▶ [Reading text]
# Bluetooth streaming music



## sabre130012 (Dec 13, 2014)

Can anybody send active link for PDIM so I can stream music thru Bluetooth? I can not stand loose wires laying around my car lol


----------



## obermd (Mar 3, 2012)

Follow the link in my sig. I recently updated the links to the actual PDIM (GM changed the part number).


----------



## sabre130012 (Dec 13, 2014)

OK thanks!


----------



## sabre130012 (Dec 13, 2014)

I'm new to the forum and having trouble navagating around. I don't see the link, sorry to bug u again, if u have it easily accessible please copy here. THanks again I look forward to streaming music!


----------



## obermd (Mar 3, 2012)

Click on "Bluetooth Stereo AUX" in my sig.


----------



## NYCruze2012 (Jan 16, 2012)

I could not believe how easy it was to change the PDIM. I am NOT tech savvy and it only took me 20 minutes to do.


----------



## ccruze617 (Jan 11, 2015)

NYCruze2012 said:


> I could not believe how easy it was to change the PDIM. I am NOT tech savvy and it only took me 20 minutes to do.


Hello I am also new to this forum and I am very interested in doing this with my Cruze. I should've done it a long time ago. Just wondering, where did you buy and how much did you pay for the PDIM?


----------



## obermd (Mar 3, 2012)

The current prices is around $90. Follow the Bluetooth Stereo AUX link in my sig and the link to the Amazon web page (as of a couple of weeks ago) is in the first post.


----------



## goinovr (May 6, 2013)

What I find odd is I get sound over bluetooth when I am on a call. Like if I have Ingress (augmented reality game ingress.com) running on my phone and I get a call I can hear the game sounds through my speakers. I'm wondering if there is just a software difference in the PDIMs.

▶ [Exercise directions] Can you reproduce, word for word, the part of the Bluetooth streaming thread above that opens with "What I find" and closes with "in the PDIMs."?

▶ [Provided records]
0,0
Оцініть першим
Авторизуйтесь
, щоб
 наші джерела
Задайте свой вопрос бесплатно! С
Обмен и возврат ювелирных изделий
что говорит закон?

▶ [Solution for this problem]
What I find odd is I get sound over bluetooth when I am on a call. Like if I have Ingress (augmented reality game ingress.com) running on my phone and I get a call I can hear the game sounds through my speakers. I'm wondering if there is just a software difference in the PDIMs.